Wednesday, October 12, 2005

Justice

My hope in televised programming has been restored -- "The Simple Life" has been cancelled. I don't have to see Paris Hilton turning her nose up at washing dishes or taking out the trash. What a relief.

More room for the good stuff...more room for "Law and Order" reruns.

Sunday, October 09, 2005

Fall Clean Up

It began with a simple wish -- I just wanted more room in my closet. After several trips to Goodwill, where I left who knows how many boxes of clothes, shoes and other such truck and days of cleaning and vacuuming and cleaning some more, my house is now unreocognizable.

Can a simple wish change a life? I've reorganized my personal closet and getting it ready for painting. I've cleaned out bookshelves, transformed my dining room into a room that I'd actually enjoy eating in. I'm tuckered out and ready for a good dinner and a nap.

It's strange to think that I can go through my life in a semi-coma state, not really noticing where things accumulate, that I can't find my shoes, that I seem to be missing something. Maybe it's me missing from my harried, scattered life.

A few days with a vacuum cleaner in tow, I've taken out bags of garbage, bundled up old books (I'll go through those later and figure out what I really want....and I've sworn off Amazon for a bit...I've got a great library just a ways down the road and a new library card -- any book I want is within a day or two away and its FREE!).

The seeds for this were laid a few weeks ago when I started making space for things meaningful in my life and for getting rid of things that are just worn out and past their time. During this military operation (my husband and kids ducked out and would return from time to time to see if the coup were still in operation)...I found some real treasures...photos of my kids that I had forgotten, things made by my grandmother that I'll never throw away, books that I had missed.

My office and home are once again a refuge, peaceful and clean. What's more, very little of it was purchased new..mostly it was digs from around the house, moved around, cleaned up made useful once again.

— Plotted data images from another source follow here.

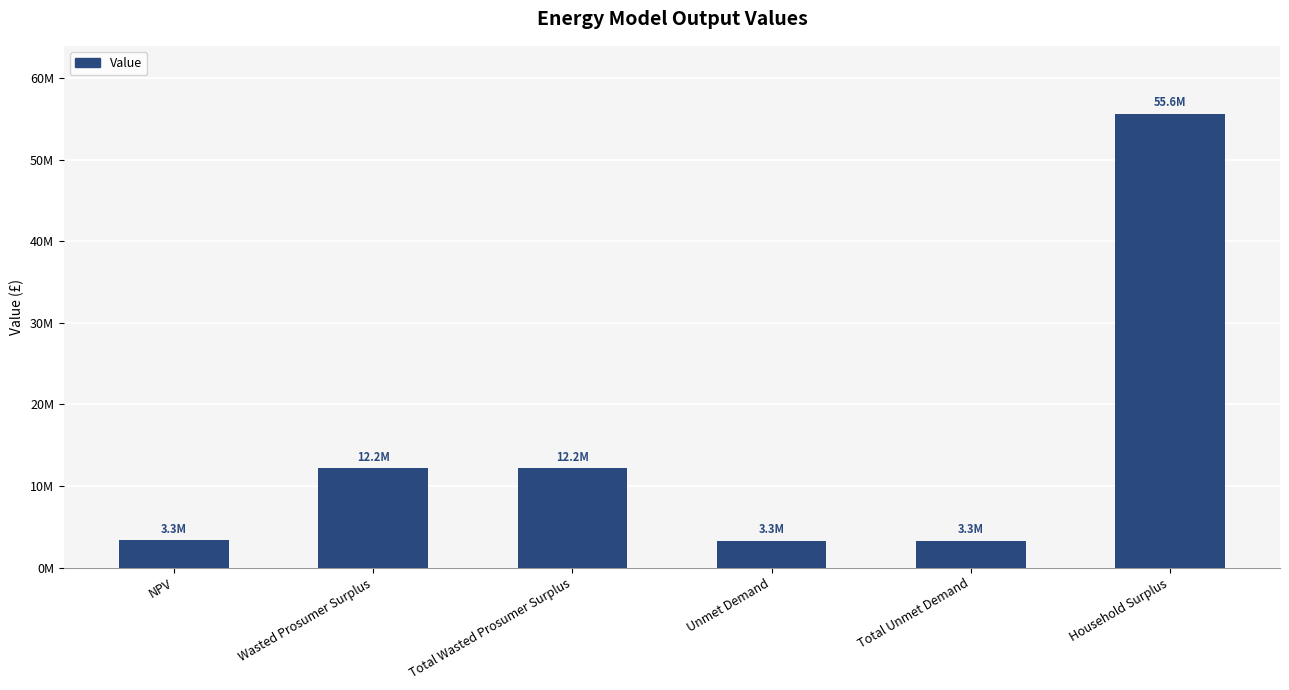

Rank the categories by value from highest to lowest.

Household Surplus, Wasted Prosumer Surplus, Total Wasted Prosumer Surplus, NPV, Unmet Demand, Total Unmet Demand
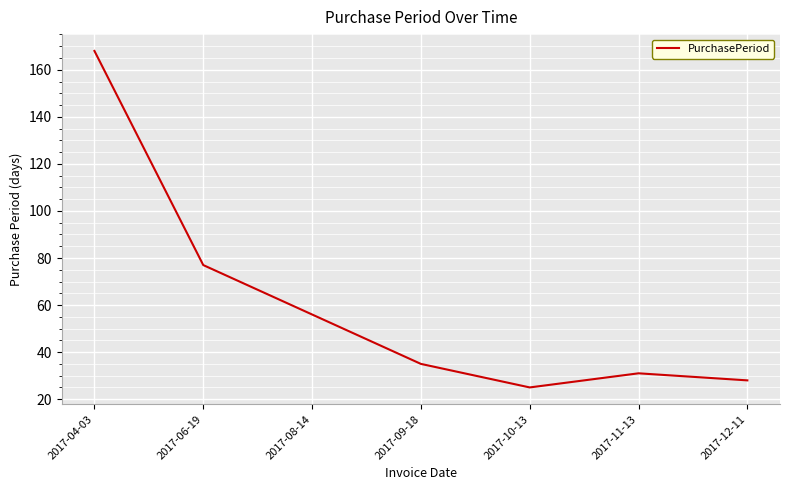

What position from the right is 2017-08-14?

5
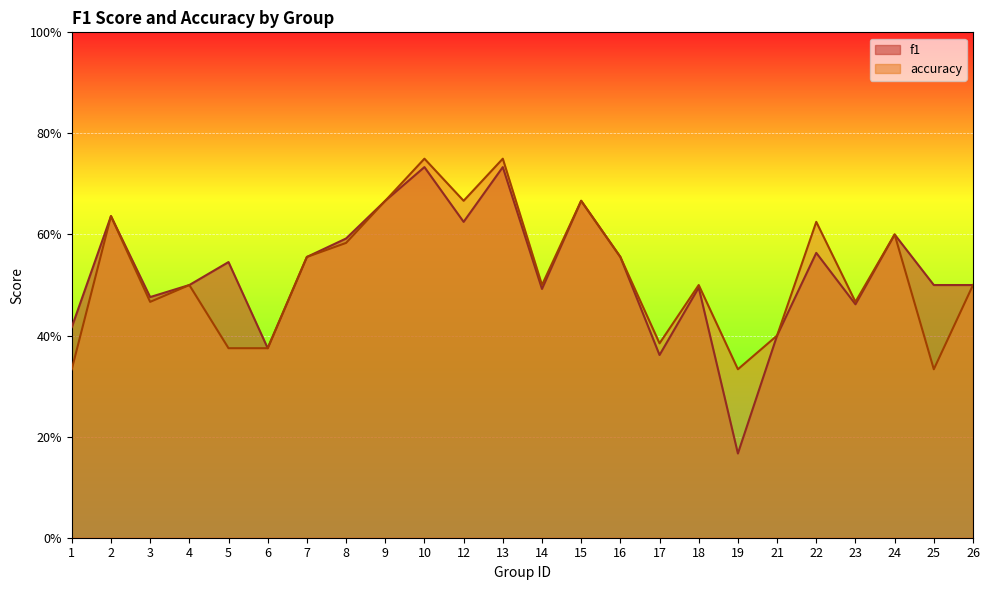

Reading left to right, transcribe all the data shown in this chart.

f1: 1=0.4	2=0.6	3=0.5	4=0.5	5=0.5	6=0.4	7=0.6	8=0.6	9=0.7	10=0.7	12=0.6	13=0.7	14=0.5	15=0.7	16=0.6	17=0.4	18=0.5	19=0.2	21=0.4	22=0.6	23=0.5	24=0.6	25=0.5	26=0.5
accuracy: 1=0.3	2=0.6	3=0.5	4=0.5	5=0.4	6=0.4	7=0.6	8=0.6	9=0.7	10=0.8	12=0.7	13=0.8	14=0.5	15=0.7	16=0.6	17=0.4	18=0.5	19=0.3	21=0.4	22=0.6	23=0.5	24=0.6	25=0.3	26=0.5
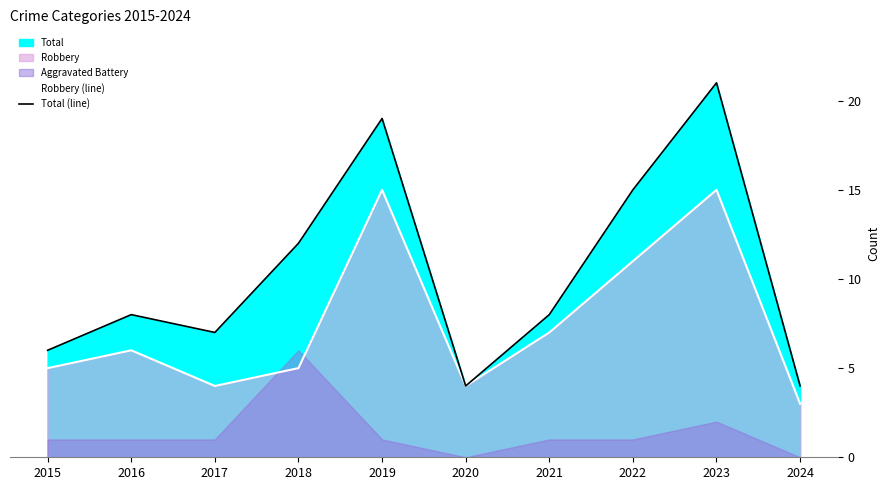

Which category has the lowest value in the Total (line) series?

2020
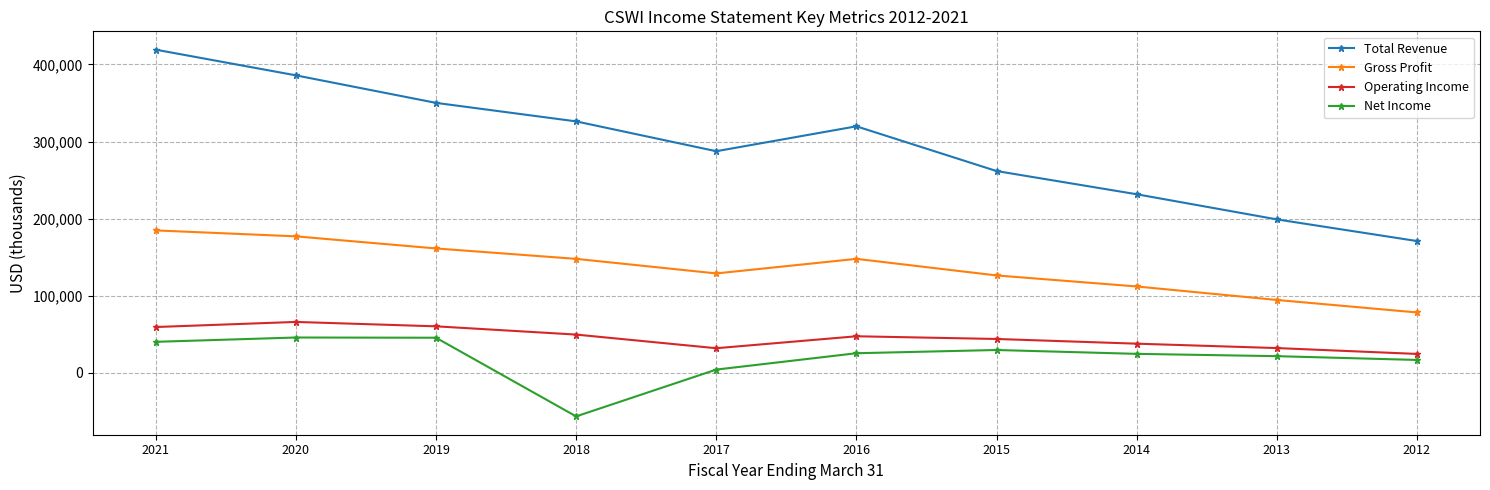

Where is the first local maximum for Gross Profit?

2016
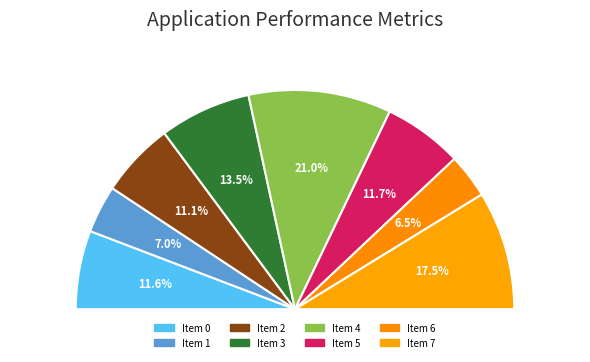

How many segments does this pie chart have?

8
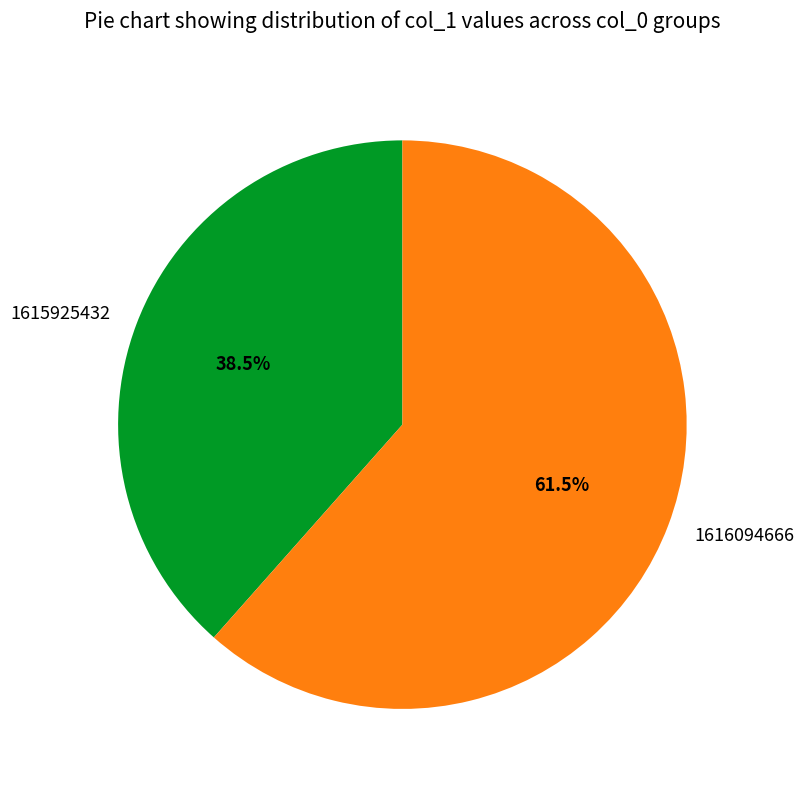

What is the smallest slice in the pie chart?

1615925432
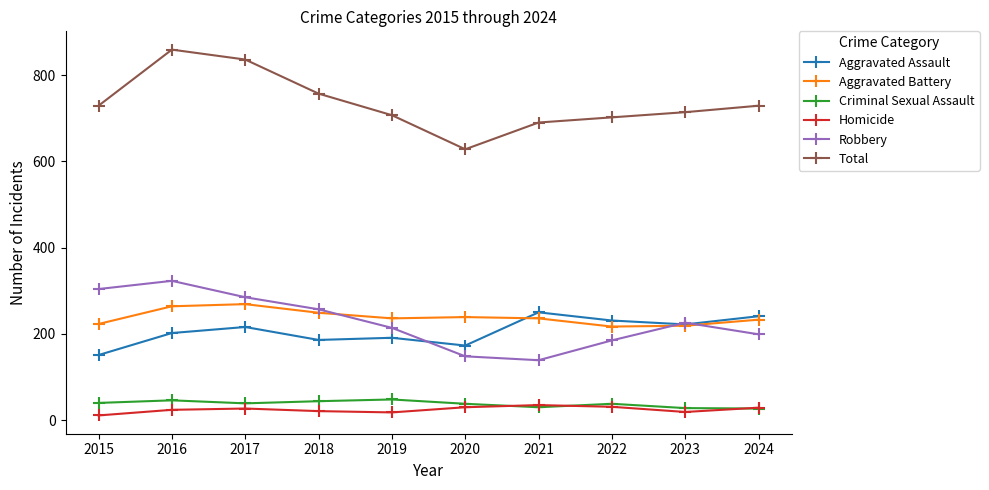

What is the spread (max minus min) of values at 2015?

718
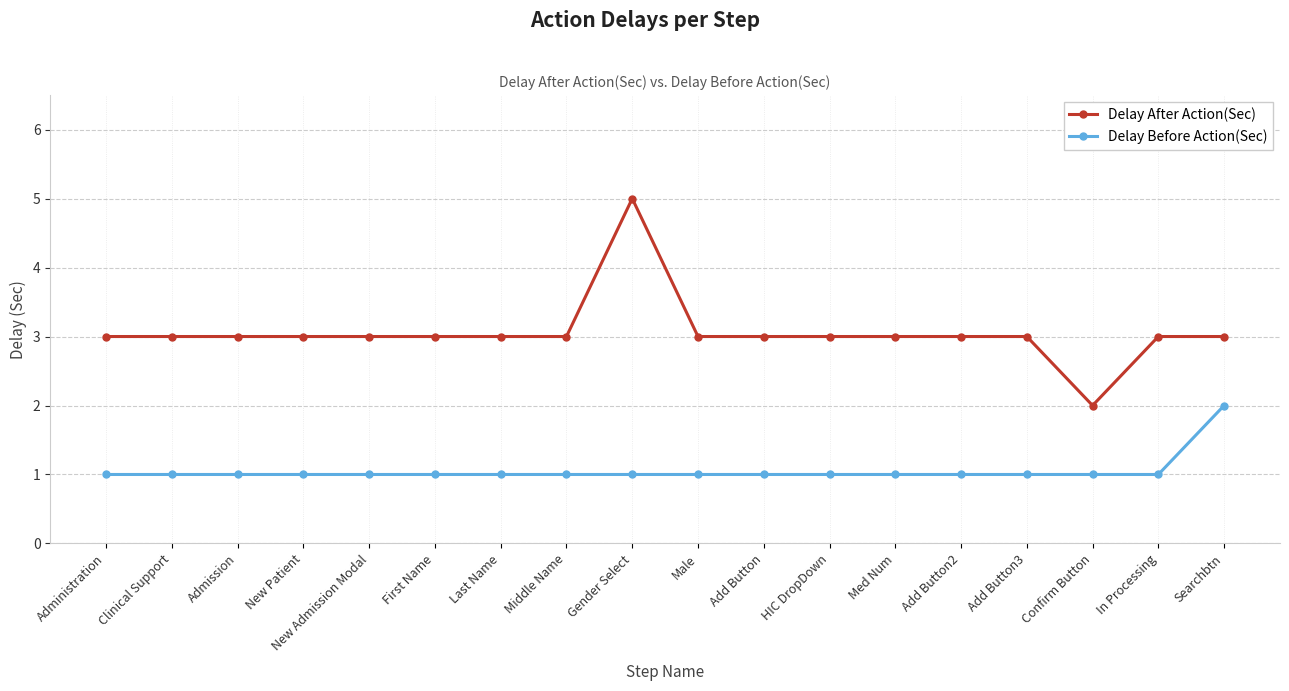

Rank the series by their average value, from highest to lowest.

Delay After Action(Sec), Delay Before Action(Sec)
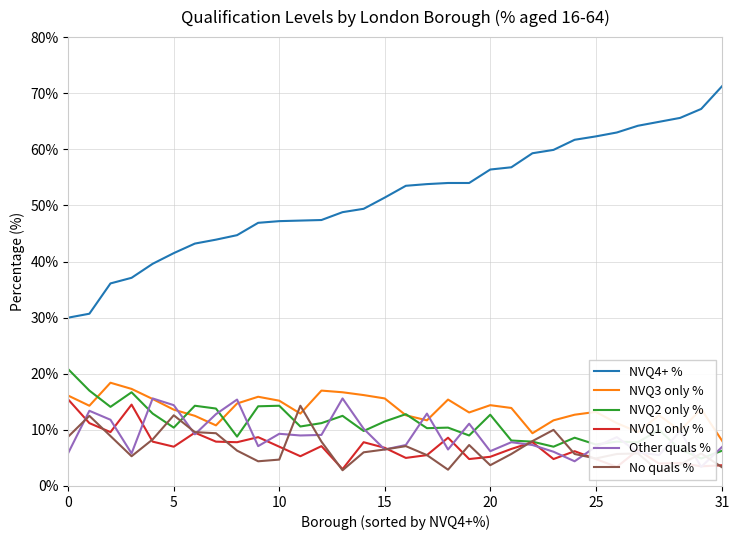

True or false: NVQ3 only % and NVQ4+ % intersect in this chart.

False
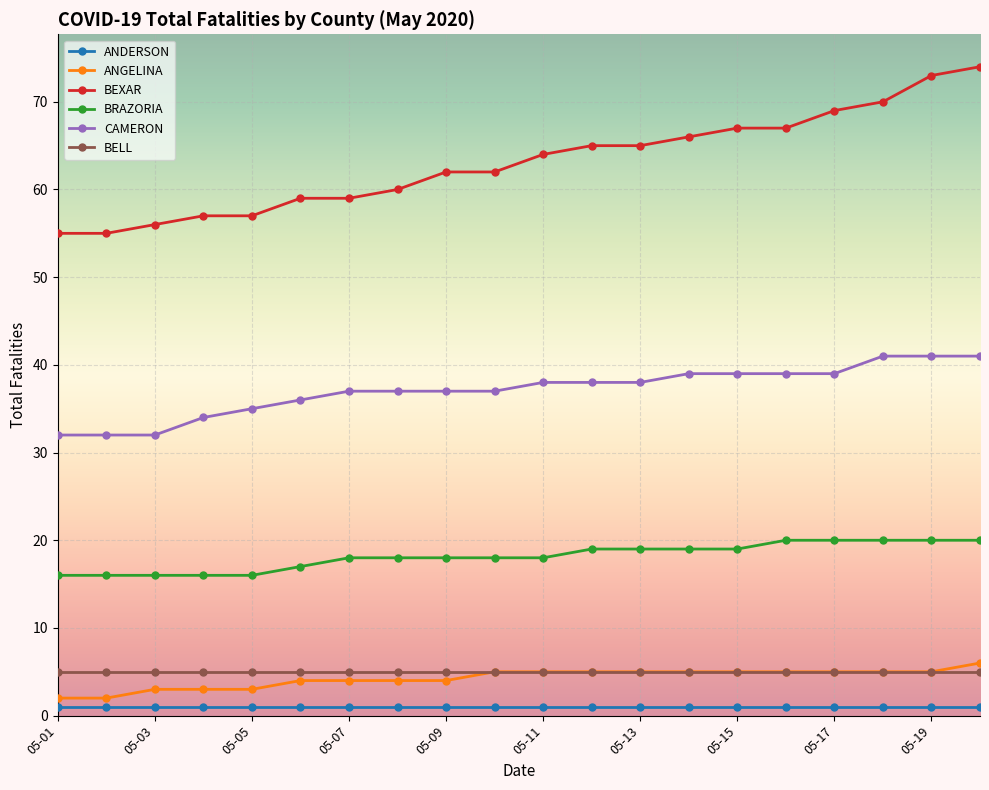

Which series has the widest spread of values?

BEXAR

My mind is still whirring away on ideas for new color in the bedroom and ways in which I'll use the new space cleared out with all this cleaning madness. But for now it is just a refreshing feeling. Wood that is clean, floors that are sparkling and a closet that I can truly walk into and find things. I don't want to press the metaphor but it is almost a spiritual feeling -- a sense of a newness that is ordered, neat and purposeful.